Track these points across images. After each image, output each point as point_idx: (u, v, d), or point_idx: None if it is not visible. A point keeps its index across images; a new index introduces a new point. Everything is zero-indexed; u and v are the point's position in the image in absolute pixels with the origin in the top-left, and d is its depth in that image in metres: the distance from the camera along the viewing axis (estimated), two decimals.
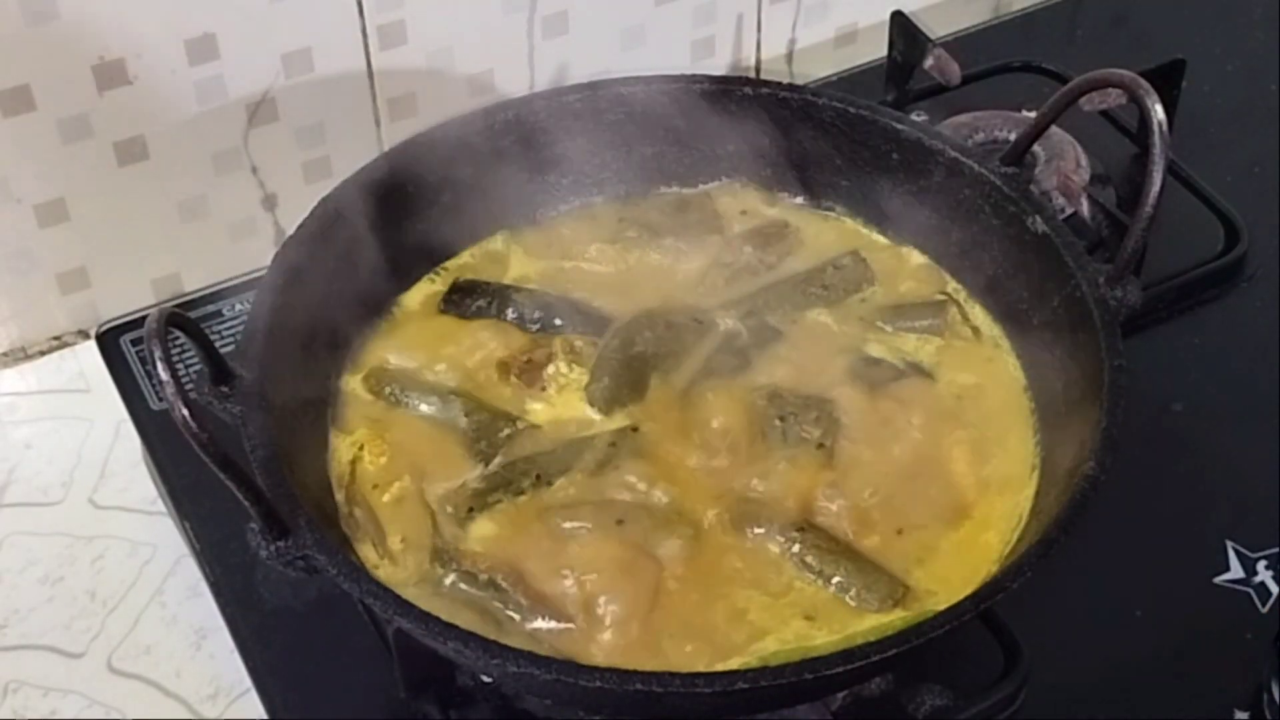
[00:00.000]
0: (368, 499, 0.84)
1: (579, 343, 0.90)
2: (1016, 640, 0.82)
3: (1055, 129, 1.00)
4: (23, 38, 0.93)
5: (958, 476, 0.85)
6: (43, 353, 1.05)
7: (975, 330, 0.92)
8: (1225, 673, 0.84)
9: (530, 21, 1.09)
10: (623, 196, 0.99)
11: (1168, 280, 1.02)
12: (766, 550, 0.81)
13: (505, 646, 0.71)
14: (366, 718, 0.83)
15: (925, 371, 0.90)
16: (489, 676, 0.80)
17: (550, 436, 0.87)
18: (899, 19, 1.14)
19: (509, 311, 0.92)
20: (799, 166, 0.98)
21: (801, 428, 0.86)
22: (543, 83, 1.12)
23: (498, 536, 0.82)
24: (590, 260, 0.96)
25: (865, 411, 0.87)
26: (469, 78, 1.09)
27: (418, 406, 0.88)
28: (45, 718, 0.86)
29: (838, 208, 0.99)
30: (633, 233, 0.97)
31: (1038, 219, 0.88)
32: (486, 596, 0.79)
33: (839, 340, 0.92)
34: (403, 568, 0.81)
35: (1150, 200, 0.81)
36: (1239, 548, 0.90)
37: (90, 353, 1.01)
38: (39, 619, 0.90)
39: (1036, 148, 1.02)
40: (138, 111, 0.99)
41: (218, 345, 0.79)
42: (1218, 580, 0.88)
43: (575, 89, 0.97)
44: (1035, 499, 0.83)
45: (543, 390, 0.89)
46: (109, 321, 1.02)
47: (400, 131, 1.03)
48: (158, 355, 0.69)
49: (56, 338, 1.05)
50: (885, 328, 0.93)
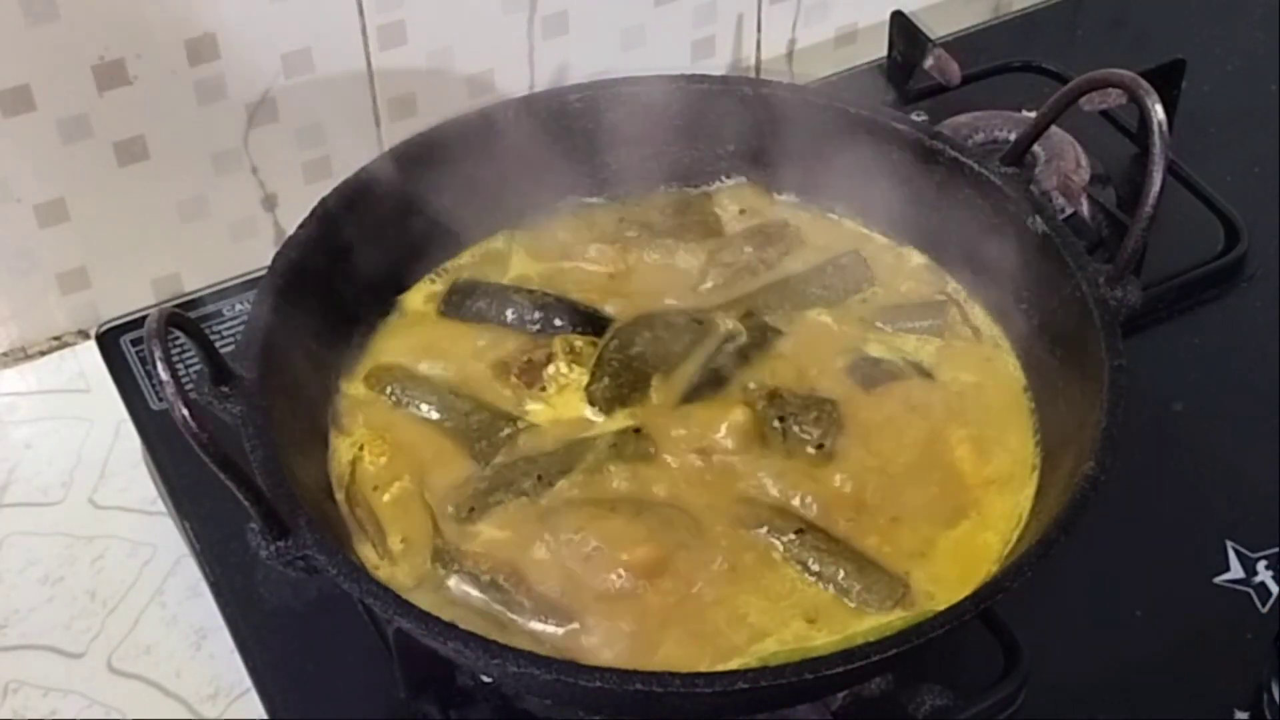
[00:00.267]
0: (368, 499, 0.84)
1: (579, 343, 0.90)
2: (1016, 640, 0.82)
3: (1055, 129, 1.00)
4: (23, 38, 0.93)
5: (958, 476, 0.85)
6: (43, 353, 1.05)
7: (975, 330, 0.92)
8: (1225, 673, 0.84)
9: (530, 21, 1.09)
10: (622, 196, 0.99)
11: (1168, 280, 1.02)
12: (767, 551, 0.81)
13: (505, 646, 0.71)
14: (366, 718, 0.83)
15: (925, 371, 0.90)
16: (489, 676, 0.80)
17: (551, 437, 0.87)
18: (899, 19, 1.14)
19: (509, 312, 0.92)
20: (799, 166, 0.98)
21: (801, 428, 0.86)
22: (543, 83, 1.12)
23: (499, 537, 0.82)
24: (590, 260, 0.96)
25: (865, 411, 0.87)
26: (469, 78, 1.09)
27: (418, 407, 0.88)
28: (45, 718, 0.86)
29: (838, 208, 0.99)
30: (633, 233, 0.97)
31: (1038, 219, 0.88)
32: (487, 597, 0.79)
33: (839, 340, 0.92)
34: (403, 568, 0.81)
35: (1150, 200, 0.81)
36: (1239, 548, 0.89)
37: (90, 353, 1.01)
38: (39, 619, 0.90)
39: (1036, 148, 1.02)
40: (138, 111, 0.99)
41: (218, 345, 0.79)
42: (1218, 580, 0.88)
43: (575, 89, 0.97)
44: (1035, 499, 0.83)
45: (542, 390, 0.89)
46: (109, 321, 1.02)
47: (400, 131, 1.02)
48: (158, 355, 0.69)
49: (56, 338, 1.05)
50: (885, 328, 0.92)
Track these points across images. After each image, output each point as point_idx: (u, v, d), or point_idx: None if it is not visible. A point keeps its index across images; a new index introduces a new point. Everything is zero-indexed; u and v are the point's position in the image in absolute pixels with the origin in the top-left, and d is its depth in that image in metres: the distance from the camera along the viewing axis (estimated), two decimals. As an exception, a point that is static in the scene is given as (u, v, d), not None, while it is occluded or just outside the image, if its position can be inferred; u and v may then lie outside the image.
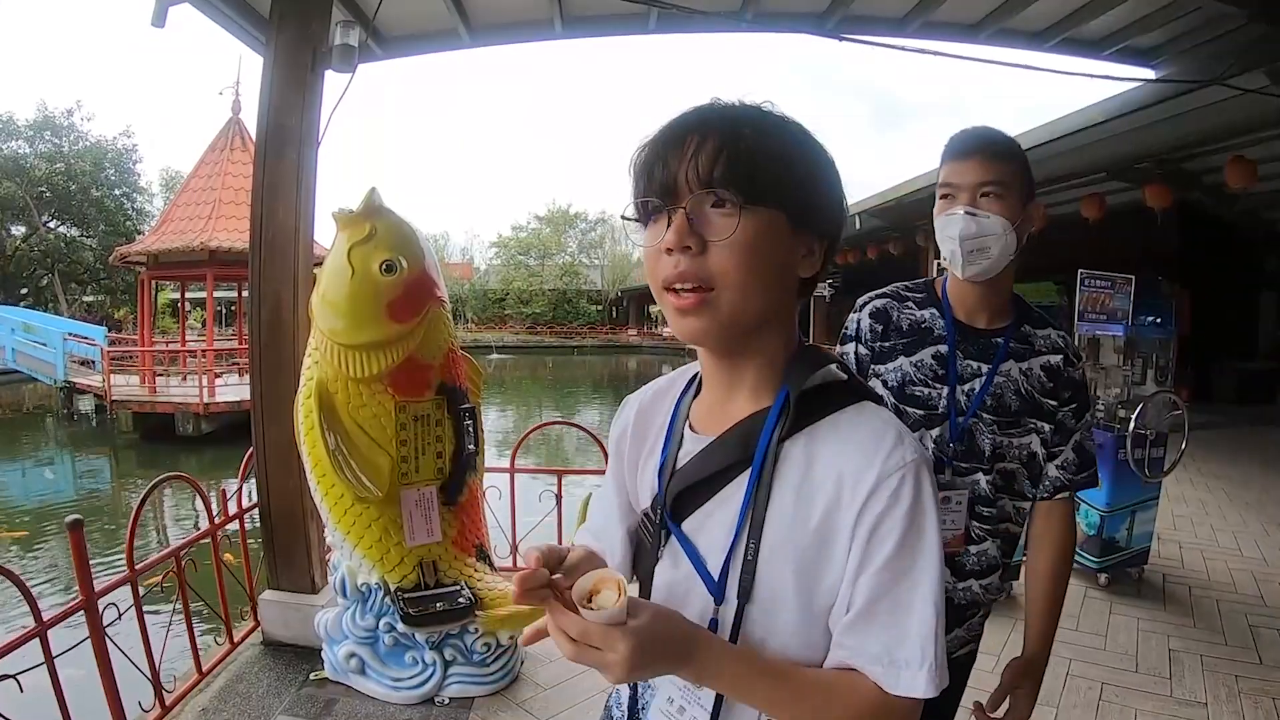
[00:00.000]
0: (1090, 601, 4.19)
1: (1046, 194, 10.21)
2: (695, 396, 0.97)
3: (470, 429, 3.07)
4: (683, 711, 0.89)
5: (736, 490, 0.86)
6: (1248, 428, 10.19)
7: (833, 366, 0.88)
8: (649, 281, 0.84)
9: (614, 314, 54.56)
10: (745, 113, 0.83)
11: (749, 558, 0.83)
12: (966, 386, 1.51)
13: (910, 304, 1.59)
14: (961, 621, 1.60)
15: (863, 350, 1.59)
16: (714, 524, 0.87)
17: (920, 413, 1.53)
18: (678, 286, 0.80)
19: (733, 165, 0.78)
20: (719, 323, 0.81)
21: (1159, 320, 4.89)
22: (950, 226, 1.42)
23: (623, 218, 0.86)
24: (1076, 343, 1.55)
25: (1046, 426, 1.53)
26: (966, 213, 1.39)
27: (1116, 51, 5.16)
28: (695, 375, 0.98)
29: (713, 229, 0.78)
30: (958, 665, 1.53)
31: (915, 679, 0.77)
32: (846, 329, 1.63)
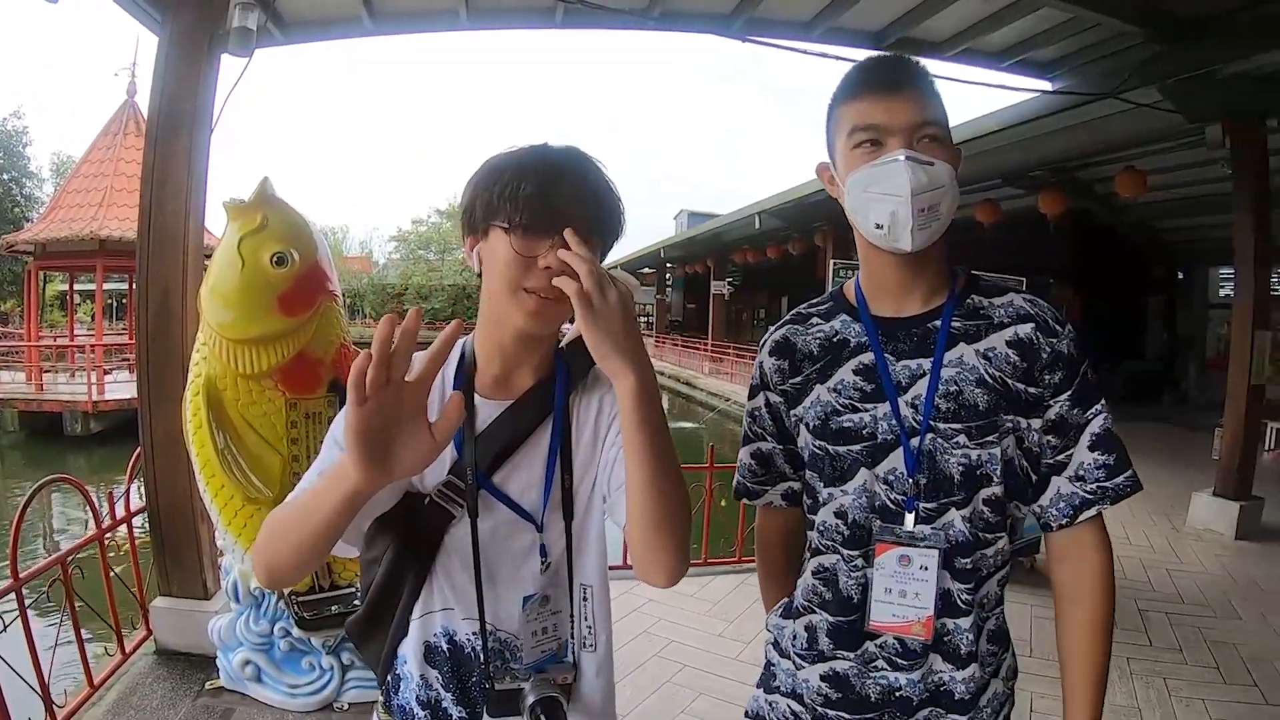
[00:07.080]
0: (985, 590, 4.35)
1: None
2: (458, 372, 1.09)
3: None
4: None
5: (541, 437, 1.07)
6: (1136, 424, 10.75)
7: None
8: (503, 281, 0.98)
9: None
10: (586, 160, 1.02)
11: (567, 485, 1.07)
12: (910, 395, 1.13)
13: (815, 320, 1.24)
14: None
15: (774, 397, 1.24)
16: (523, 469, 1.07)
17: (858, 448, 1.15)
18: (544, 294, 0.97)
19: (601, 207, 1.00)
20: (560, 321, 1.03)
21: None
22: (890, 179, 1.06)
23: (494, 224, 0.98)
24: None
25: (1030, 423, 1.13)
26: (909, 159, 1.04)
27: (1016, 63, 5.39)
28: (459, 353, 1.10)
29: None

**Task brief**
Give back every line of the material above word for word, leaving out the pictures.

**Answer below**
Track these points across images. After each image, output each point as point_idx: (u, v, d), or point_idx: None if it is not visible. A point keeps its index across images; a new index introduces a new point. Everything is zero-indexed; u and v are the point's position in the image in absolute pixels with the origin in the top-left, and d is its depth in that image in metres: the distance from the camera along the viewing axis (estimated), two decimals.
[00:00.000]
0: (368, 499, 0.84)
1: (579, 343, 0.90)
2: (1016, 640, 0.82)
3: (1055, 129, 1.00)
4: (23, 38, 0.93)
5: (958, 476, 0.85)
6: (43, 353, 1.05)
7: (975, 330, 0.92)
8: (1225, 673, 0.84)
9: (530, 21, 1.09)
10: (623, 196, 0.99)
11: (1168, 280, 1.02)
12: (766, 550, 0.81)
13: (505, 646, 0.71)
14: (366, 718, 0.83)
15: (925, 371, 0.90)
16: (489, 676, 0.80)
17: (550, 436, 0.87)
18: (899, 19, 1.14)
19: (509, 311, 0.92)
20: (799, 166, 0.98)
21: (801, 428, 0.86)
22: (543, 83, 1.12)
23: (498, 536, 0.82)
24: (590, 260, 0.96)
25: (865, 411, 0.87)
26: (469, 78, 1.09)
27: (418, 406, 0.88)
28: (45, 718, 0.86)
29: (838, 208, 0.99)
30: (633, 233, 0.97)
31: (1038, 219, 0.88)
32: (486, 596, 0.79)
33: (839, 340, 0.92)
34: (403, 568, 0.81)
35: (1150, 200, 0.81)
36: (1239, 548, 0.90)
37: (90, 353, 1.01)
38: (39, 619, 0.90)
39: (1036, 148, 1.02)
40: (138, 111, 0.99)
41: (218, 345, 0.79)
42: (1218, 580, 0.88)
43: (575, 89, 0.97)
44: (1035, 499, 0.83)
45: (543, 390, 0.89)
46: (109, 321, 1.02)
47: (400, 131, 1.03)
48: (158, 355, 0.69)
49: (56, 338, 1.05)
50: (885, 328, 0.93)
[00:00.267]
0: (368, 499, 0.84)
1: (579, 343, 0.90)
2: (1016, 640, 0.82)
3: (1055, 129, 1.00)
4: (23, 38, 0.93)
5: (958, 476, 0.85)
6: (43, 353, 1.05)
7: (975, 330, 0.92)
8: (1225, 673, 0.84)
9: (530, 21, 1.09)
10: (622, 196, 0.99)
11: (1168, 280, 1.02)
12: (767, 551, 0.81)
13: (505, 646, 0.71)
14: (366, 718, 0.83)
15: (925, 371, 0.90)
16: (489, 676, 0.80)
17: (551, 437, 0.87)
18: (899, 19, 1.14)
19: (509, 312, 0.92)
20: (799, 166, 0.98)
21: (801, 428, 0.86)
22: (543, 83, 1.12)
23: (499, 537, 0.82)
24: (590, 260, 0.96)
25: (865, 411, 0.87)
26: (469, 78, 1.09)
27: (418, 407, 0.88)
28: (45, 718, 0.86)
29: (838, 208, 0.99)
30: (633, 233, 0.97)
31: (1038, 219, 0.88)
32: (487, 597, 0.79)
33: (839, 340, 0.92)
34: (403, 568, 0.81)
35: (1150, 200, 0.81)
36: (1239, 548, 0.89)
37: (90, 353, 1.01)
38: (39, 619, 0.90)
39: (1036, 148, 1.02)
40: (138, 111, 0.99)
41: (218, 345, 0.79)
42: (1218, 580, 0.88)
43: (575, 89, 0.97)
44: (1035, 499, 0.83)
45: (542, 390, 0.89)
46: (109, 321, 1.02)
47: (400, 131, 1.02)
48: (158, 355, 0.69)
49: (56, 338, 1.05)
50: (885, 328, 0.92)
Track these points across images. After each image, output each point as point_idx: (u, v, d), or point_idx: None if it is not visible. A point keeps its index across images; a new index introduces a new point. Everything is zero-indexed; u and v are the point's position in the image in absolute pixels with the origin in the top-left, and d is its depth in that image in metres: the distance from the camera along the viewing axis (estimated), two decimals. As an exception, a point that is static in the scene is given as (u, v, d), not None, while it is occluded or just outside the image, if its position can be inferred; u and v may then lie outside the image.
[00:00.000]
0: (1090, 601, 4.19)
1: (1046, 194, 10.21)
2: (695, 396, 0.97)
3: (470, 429, 3.07)
4: (683, 711, 0.89)
5: (736, 490, 0.86)
6: (1248, 428, 10.19)
7: (833, 366, 0.88)
8: (649, 281, 0.84)
9: (614, 314, 54.56)
10: (745, 113, 0.83)
11: (749, 558, 0.83)
12: (966, 386, 1.51)
13: (910, 304, 1.59)
14: (961, 621, 1.60)
15: (863, 350, 1.59)
16: (714, 524, 0.87)
17: (920, 413, 1.53)
18: (678, 286, 0.80)
19: (733, 165, 0.78)
20: (719, 323, 0.81)
21: (1159, 320, 4.89)
22: (950, 226, 1.42)
23: (623, 218, 0.86)
24: (1076, 343, 1.55)
25: (1046, 426, 1.53)
26: (966, 213, 1.39)
27: (1116, 51, 5.16)
28: (695, 375, 0.98)
29: (713, 229, 0.78)
30: (958, 665, 1.53)
31: (915, 679, 0.77)
32: (846, 329, 1.63)
[00:07.080]
0: (985, 590, 4.35)
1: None
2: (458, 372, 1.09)
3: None
4: None
5: (541, 437, 1.07)
6: (1136, 424, 10.75)
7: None
8: (503, 281, 0.98)
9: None
10: (586, 160, 1.02)
11: (567, 485, 1.07)
12: (910, 395, 1.13)
13: (815, 320, 1.24)
14: None
15: (774, 397, 1.24)
16: (523, 469, 1.07)
17: (858, 448, 1.15)
18: (544, 294, 0.97)
19: (601, 207, 1.00)
20: (560, 321, 1.03)
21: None
22: (890, 179, 1.06)
23: (494, 224, 0.98)
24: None
25: (1030, 423, 1.13)
26: (909, 159, 1.04)
27: (1016, 63, 5.39)
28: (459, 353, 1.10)
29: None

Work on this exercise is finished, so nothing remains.